La corrupción es un fenómeno social que se da a lo largo y ancho de las sociedades, entre particulares o dentro de los gobiernos, y en las relaciones entre estos y personas externas.
No hay duda de que hay políticos honestos y con buena voluntad, pero la maquinaria partidaria impide cualquier acción que no tenga por objetivo conseguir el poder y conservarlo. Por acción u omisión toda la clase política es responsable de que los españoles la señalemos como problema.
Es cierto que la corrupción en el ejercicio del poder público no es patrimonio de un sólo partido político ni de un grupo.
Políticamente hablando, la corrupción se reduce cuando se transparenta el manejo de los fondos públicos, cuando la asignación contractual de obra o compra a gran escala se pone a la vista de quien desee verla. Cuando el equilibrio de poderes es más eficiente y honesto, se dificultan el saqueo y el abuso de recursos del Estado. Hace algún tiempo, explicaba un antiguo funcionario público sudamericano que su país había reducido sensiblemente la corrupción en el gobierno, al dificultar legalmente el robo y sistematizar mejor los controles del quehacer de gobierno. No era un gobierno más moral, sino mejor controlado.
Como toda falla humana de conciencia, la solución para reducir la corrupción en la forma y lugar que sea, es solamente con una recta formación de esa conciencia. Si las «reglas del juego», es decir los principios morales son erróneos, laxos o bien fácilmente desoídos por falta de integridad, la corrupción, como cualquier otra falla, delito o pecado seguirá viviendo.

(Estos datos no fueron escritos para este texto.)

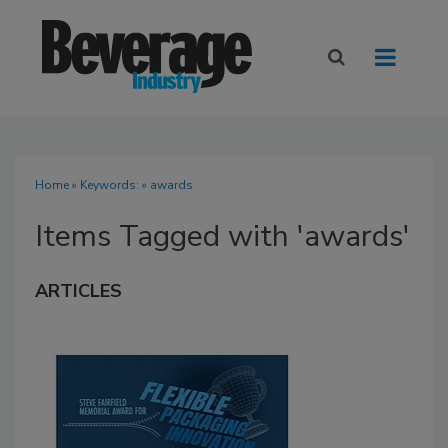
Home
» Keywords: » awards
Items Tagged with 'awards'
ARTICLES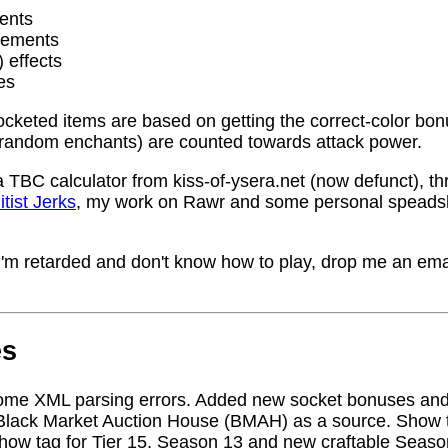
ents
rements
) effects
es
socketed items are based on getting the correct-color bo
random enchants) are counted towards attack power.
a TBC calculator from kiss-of-ysera.net (now defunct), t
itist Jerks
, my work on Rawr and some personal speadsh
me I'm retarded and don't know how to play, drop me an ema
es
ome XML parsing errors. Added new socket bonuses and
Black Market Auction House (BMAH) as a source. Show ta
how tag for Tier 15, Season 13 and new craftable Seas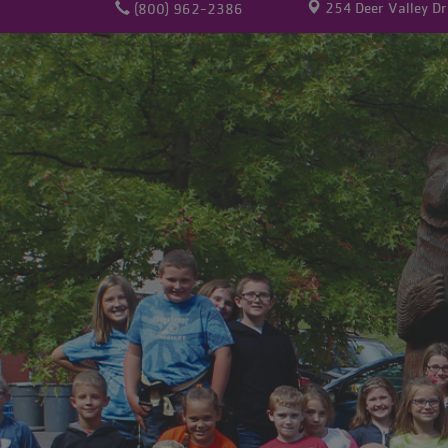
254 Deer Valley Dr
(800) 962-2386
Membership
Volunteer
Give
User
account
menu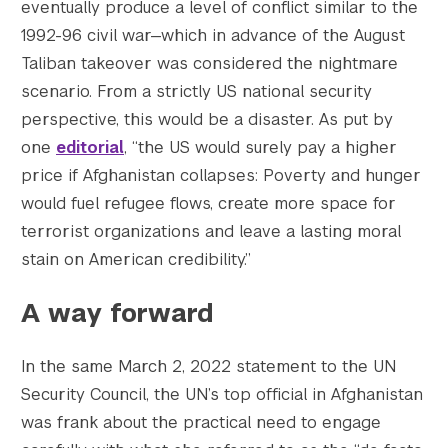
eventually produce a level of conflict similar to the
1992-96 civil war—which in advance of the August
Taliban takeover was considered the nightmare
scenario. From a strictly US national security
perspective, this would be a disaster. As put by
one
editorial
, “the US would surely pay a higher
price if Afghanistan collapses: Poverty and hunger
would fuel refugee flows, create more space for
terrorist organizations and leave a lasting moral
stain on American credibility.”
A way forward
In the same March 2, 2022 statement to the UN
Security Council, the UN’s top official in Afghanistan
was frank about the practical need to engage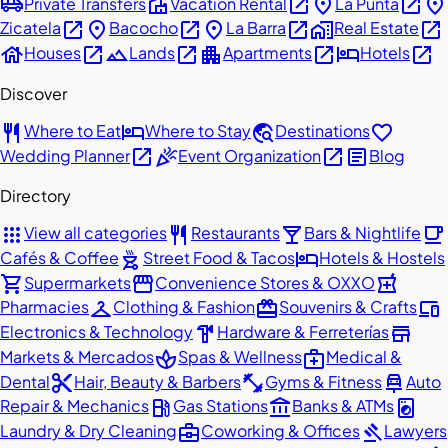
airport_shuttle
villa
open_in_new
place
open_in_new
place
Private Transfers
Vacation Rental
La Punta
open_in_new
place
open_in_new
place
open_in_new
home_work
open_in_new
Zicatela
Bacocho
La Barra
Real Estate
house
open_in_new
landscape
open_in_new
apartment
open_in_new
hotel
open_in_new
Houses
Lands
Apartments
Hotels
Discover
restaurant
hotel
travel_explore
favorite
Where to Eat
Where to Stay
Destinations
open_in_new
celebration
open_in_new
article
Wedding Planner
Event Organization
Blog
Directory
apps
restaurant
local_bar
local_cafe
View all categories
Restaurants
Bars & Nightlife
outdoor_grill
hotel
Cafés & Coffee
Street Food & Tacos
Hotels & Hostels
shopping_cart
storefront
local_pharmacy
Supermarkets
Convenience Stores & OXXO
checkroom
redeem
devices
Pharmacies
Clothing & Fashion
Souvenirs & Crafts
hardware
store
Electronics & Technology
Hardware & Ferreterías
spa
medical_services
Markets & Mercados
Spas & Wellness
Medical &
content_cut
fitness_center
car_repair
Dental
Hair, Beauty & Barbers
Gyms & Fitness
Auto
local_gas_station
account_balance
local_laundry_service
Repair & Mechanics
Gas Stations
Banks & ATMs
business_center
gavel
Laundry & Dry Cleaning
Coworking & Offices
Lawyers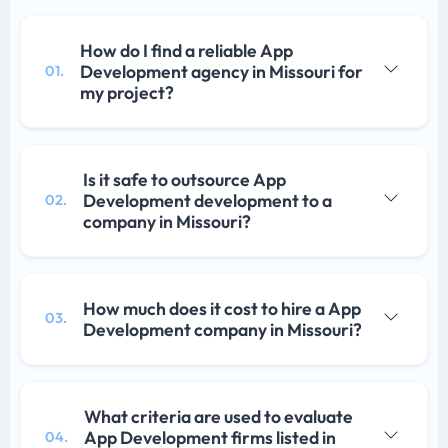
How do I find a reliable App
Development agency in Missouri for
01.
my project?
Is it safe to outsource App
Development development to a
02.
company in Missouri?
How much does it cost to hire a App
03.
Development company in Missouri?
What criteria are used to evaluate
App Development firms listed in
04.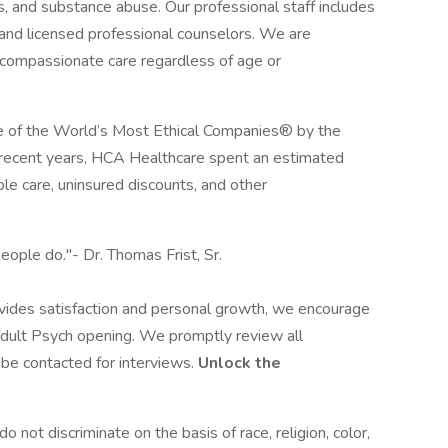
ss, and substance abuse. Our professional staff includes
, and licensed professional counselors. We are
d compassionate care regardless of age or
 of the World’s Most Ethical Companies® by the
n recent years, HCA Healthcare spent an estimated
table care, uninsured discounts, and other
eople do."- Dr. Thomas Frist, Sr.
rovides satisfaction and personal growth, we encourage
dult Psych opening. We promptly review all
l be contacted for interviews.
Unlock the
not discriminate on the basis of race, religion, color,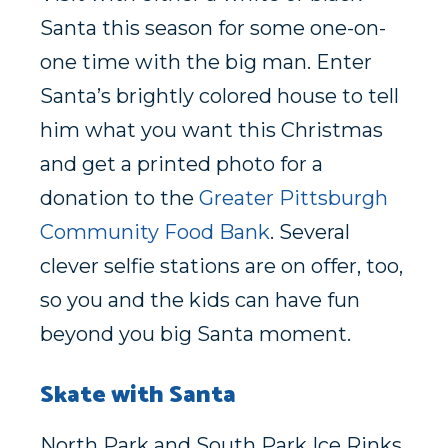
Santa this season for some one-on-
one time with the big man. Enter
Santa’s brightly colored house to tell
him what you want this Christmas
and get a printed photo for a
donation to the
Greater Pittsburgh
Community Food Bank
. Several
clever selfie stations are on offer, too,
so you and the kids can have fun
beyond you big Santa moment.
Skate with Santa
North Park and South Park Ice Rinks,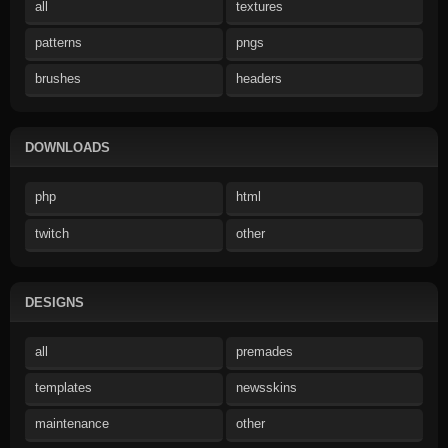
all
textures
patterns
pngs
brushes
headers
DOWNLOADS
php
html
twitch
other
DESIGNS
all
premades
templates
newsskins
maintenance
other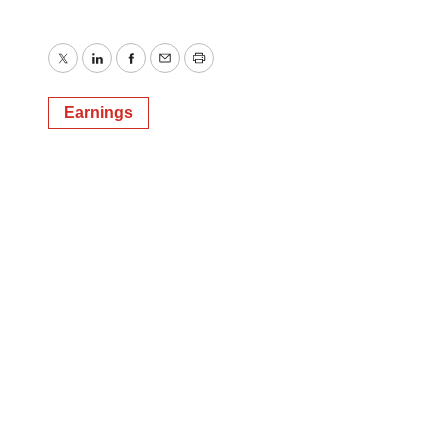
Twitter
LinkedIn
Facebook
Email
Print
Earnings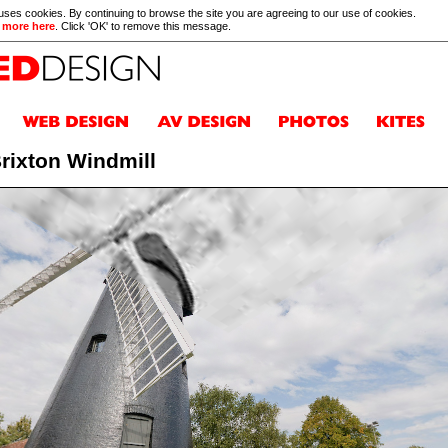
 uses cookies. By continuing to browse the site you are agreeing to our use of cookies.
 more here
. Click 'OK' to remove this message.
rixton Windmill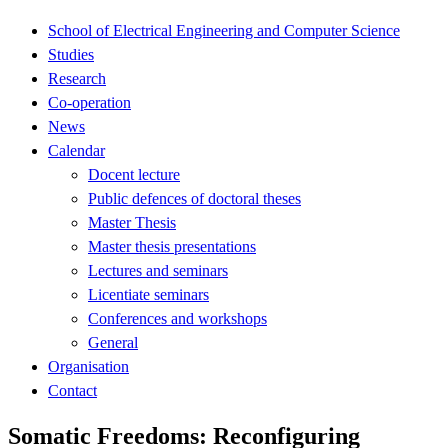
School of Electrical Engineering and Computer Science
Studies
Research
Co-operation
News
Calendar
Docent lecture
Public defences of doctoral theses
Master Thesis
Master thesis presentations
Lectures and seminars
Licentiate seminars
Conferences and workshops
General
Organisation
Contact
Somatic Freedoms: Reconfiguring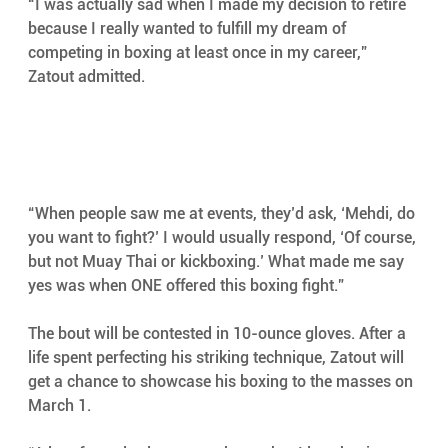
“I was actually sad when I made my decision to retire 
because I really wanted to fulfill my dream of 
competing in boxing at least once in my career,” 
Zatout admitted.
“When people saw me at events, they’d ask, ‘Mehdi, do 
you want to fight?’ I would usually respond, ‘Of course, 
but not Muay Thai or kickboxing.’ What made me say 
yes was when ONE offered this boxing fight.”
The bout will be contested in 10-ounce gloves. After a 
life spent perfecting his striking technique, Zatout will 
get a chance to showcase his boxing to the masses on 
March 1.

Nunca se acabarán el delito, la acción inmoral o el pecado en la humanidad, son parte de su ser; pero sí pueden reducirse, más que con legislación, controles y «castigos» con una firme y recta formación de la conciencia.
Quienes atacan las religiones por sus exigencias morales, no tienen idea de cómo contribuyen a favorecer la corrupción y muchos otros delitos.